"GMEM" Proposed To Deal With Memory Management For Accelerators, External Memory Devices

Generalized Memory Management "GMEM" has been proposed as a new solution to be developed for the Linux kernel to deal with memory management for external memory devices like the growing number of accelerators coming to market.

Huawei engineer Weixi Zhu announced their work on Tuesday around GMEM with hoping to avoid all the code duplication and redundant work being done currently when enabling new hardware/drivers for handling memory management of such external memory hardware. The GMEM proposal sums up the current issue/challenge rather well:

"Accelerator driver developers are forced to reinvent external MM subsystems case by case, because Linux core MM only considers host memory resources. These reinvented MM subsystems have similar orders of magnitude of LoC as Linux MM (80K), e.g. Nvidia-UVM has 70K, AMD GPU has 14K and Huawei NPU has 30K. Meanwhile, more and more vendors are implementing their own accelerators, e.g. Microsoft's Maia 100. At the same time, application-level developers suffer from poor programmability -- they must consider parallel address spaces and be careful about the limited device DRAM capacity. This can be alleviated if a malloc()-ed virtual address can be shared by the accelerator, or the abundant host DRAM can further transparently backup the device local memory.

These external MM systems share similar mechanisms except for the hardware-dependent part, so reinventing them is effectively introducing redundant code (14K~70K for each case). Such developing/maintaining is not cheap. Furthermore, to share a malloc()-ed virtual address, device drivers need to deeply interact with Linux MM via low-level MM APIs, e.g. MMU notifiers/HMM. This raises the bar for driver development, since developers must understand how Linux MM works. Further, it creates code maintenance problems -- any changes to Linux MM potentially require coordinated changes to accelerator drivers using low-level MM APIs.

Putting a cache-coherent bus between host and device will not make these external MM subsystems disappear. For example, a throughput-oriented accelerator will not tolerate executing heavy memory access workload with a host MMU/IOMMU via a remote bus. Therefore, devices will still have their own MMU and pick a simpler page table format for lower address translation overhead, requiring external MM subsystems."
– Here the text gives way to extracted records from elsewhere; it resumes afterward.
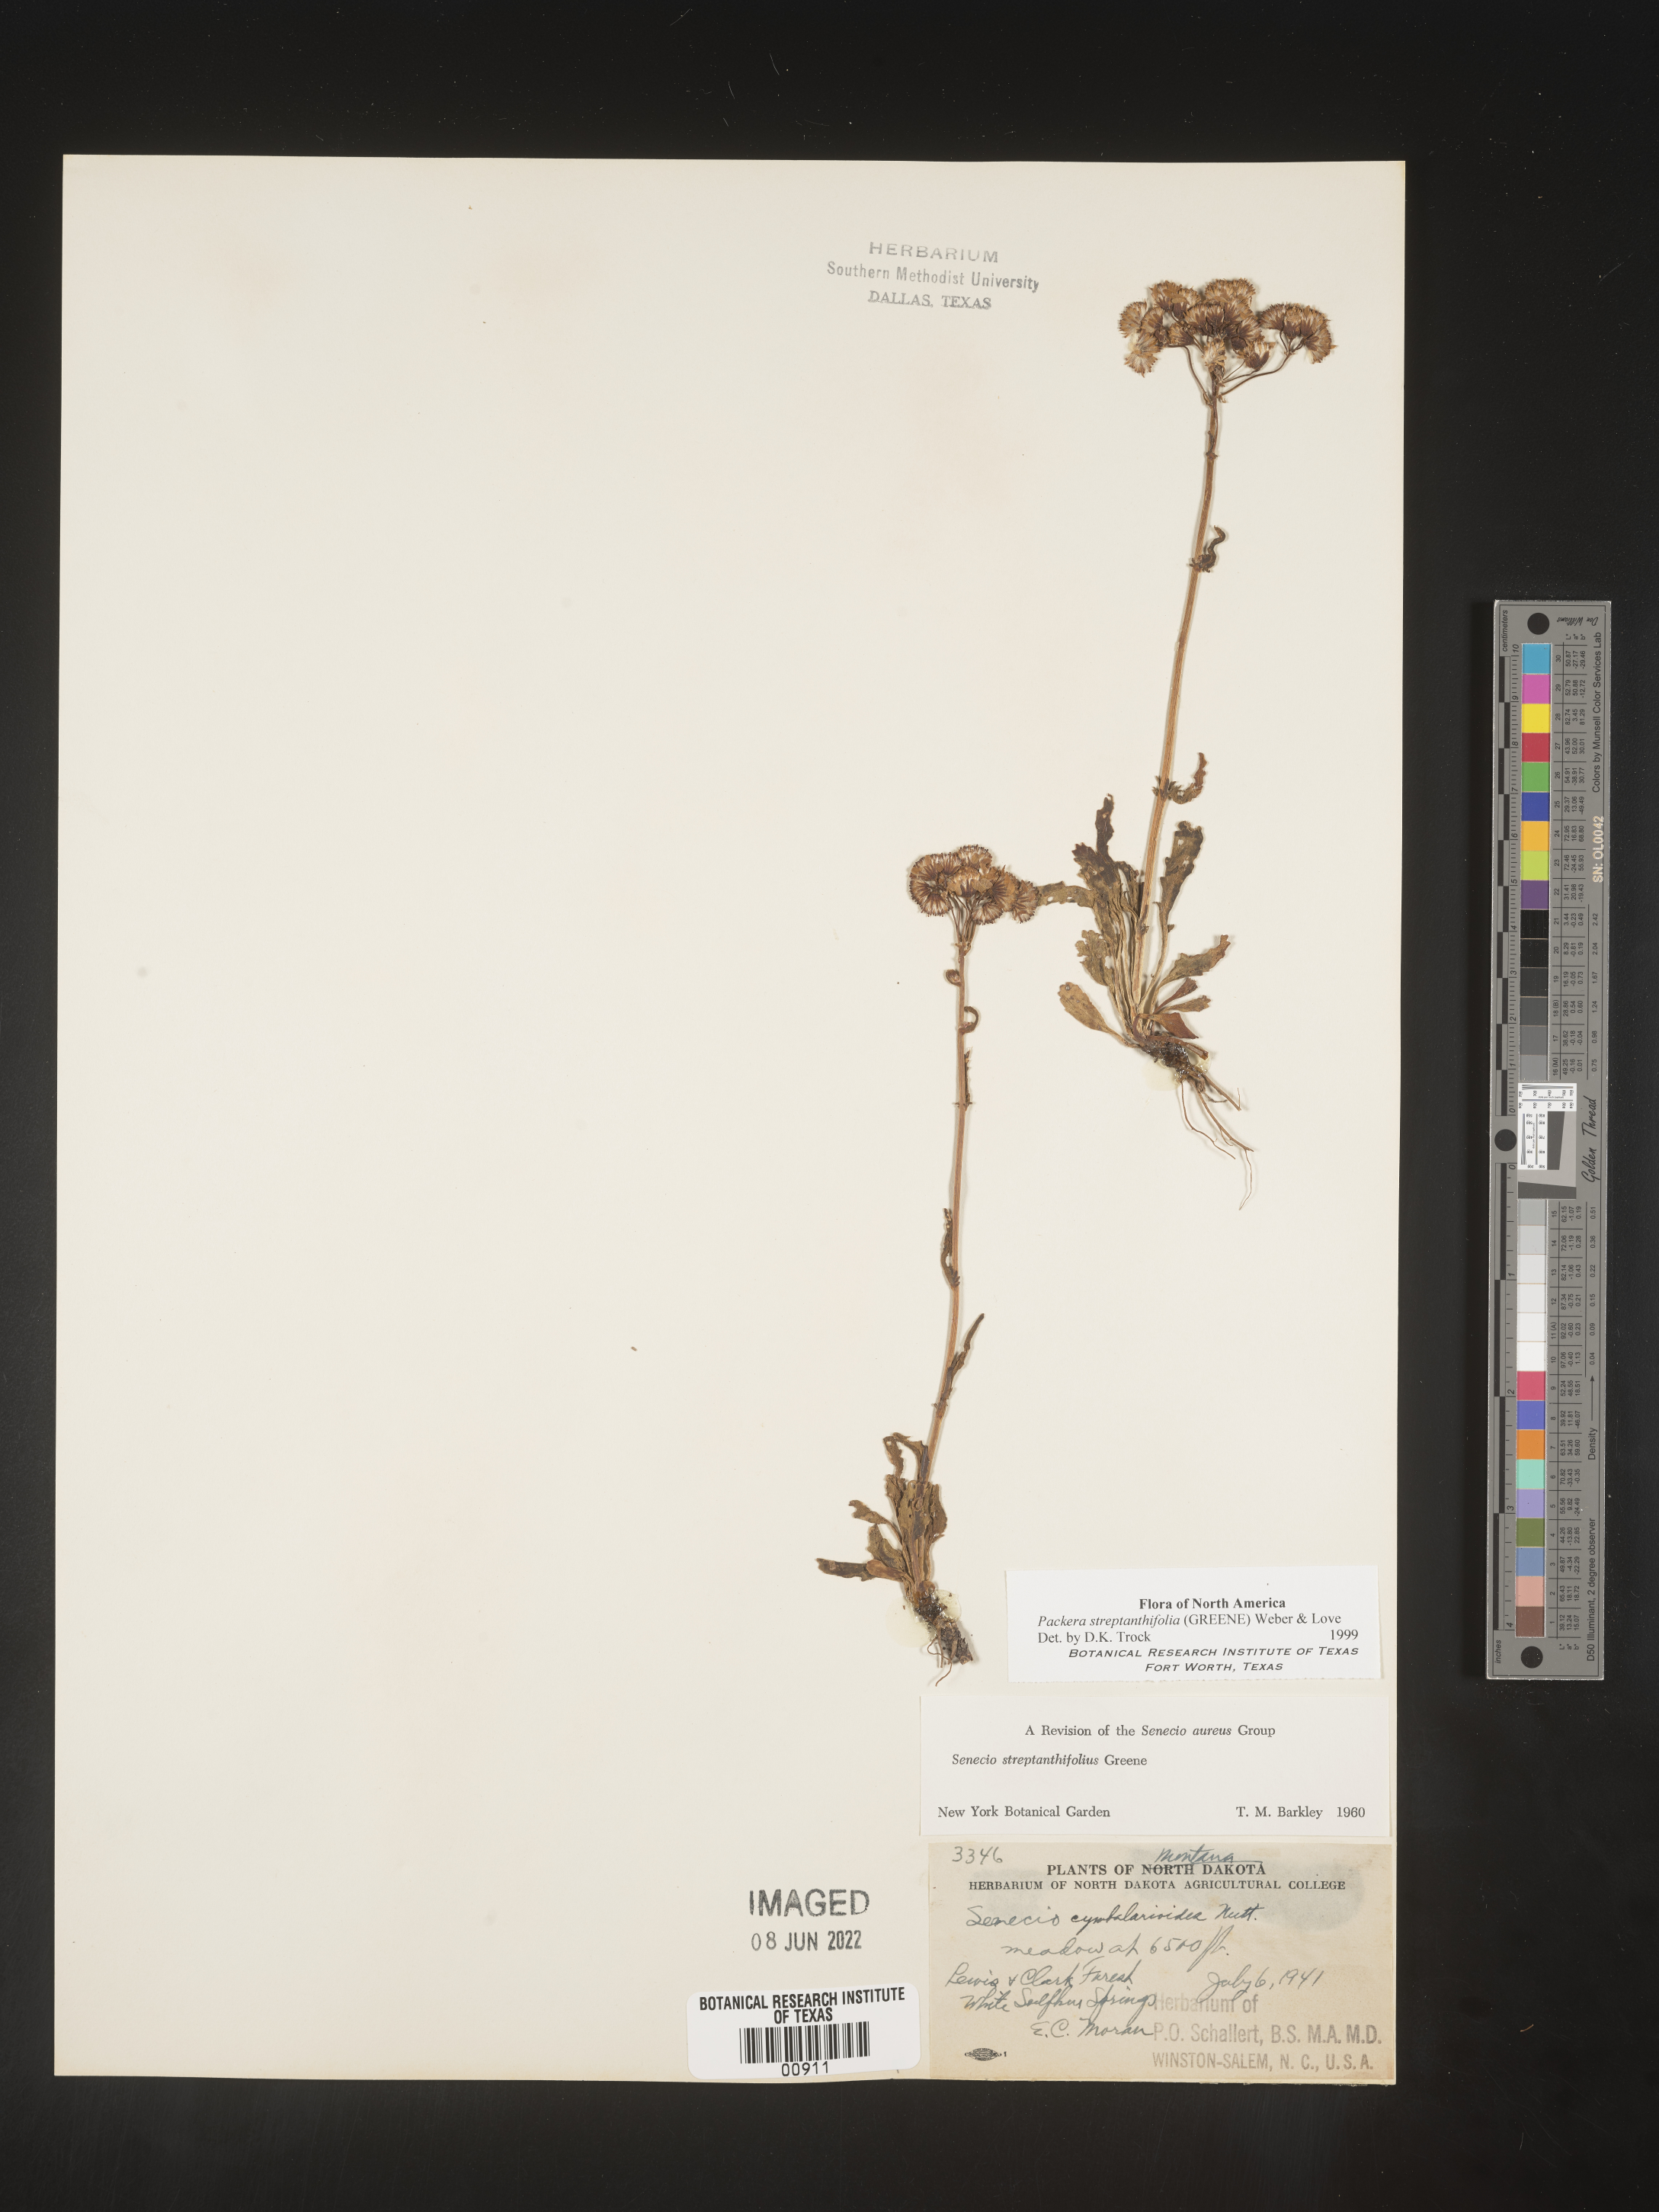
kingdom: Plantae
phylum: Tracheophyta
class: Magnoliopsida
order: Asterales
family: Asteraceae
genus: Packera
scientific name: Packera streptanthifolia
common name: Rocky mountain butterweed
With the proposed GMEM code, the Linux memory management "MM" subsystem is extended to share its machine-independent code while providing only a high-level interface for device drivers. In turn GMEM should allow more re-use by drivers without reinventing the wheel. GMEM has been tested with Huawei's neural processing unit device driver. Turning to GMEM allowed the Huawei NPU driver alone to cut down on 26k lines of code. There are other benefits as well as laid out in the GMEM proposal:

"Using GMEM-based driver, it is possible to write a C-style accelerator code with malloc(), whose underlying mmap() syscall should include MAP_PEER_SHARED according to current GMEM implementation. Importantly, GMEM guarantees a coherent view of memory between the host and all attached devices. This means that any data written by the CPU or any attached accelerator can be seen by the next memory load instruction issued by any attached accelerator or the CPU. Furthermore, the NPU device was able to oversubscribe memory by swapping memory to host DDR. Note that this memory oversubscription mechanism can be universal if the physical memory management is provided by GMEM. Other potential use cases of GMEM could include the IOMMU driver, KVM and RDMA drivers, as long as the device needs to manage external memory resources like VMAs, MMUs or local DRAMs."

The GMEM proposal can be found in full on dri-devel while it awaits review and feedback from other Linux device driver stakeholders.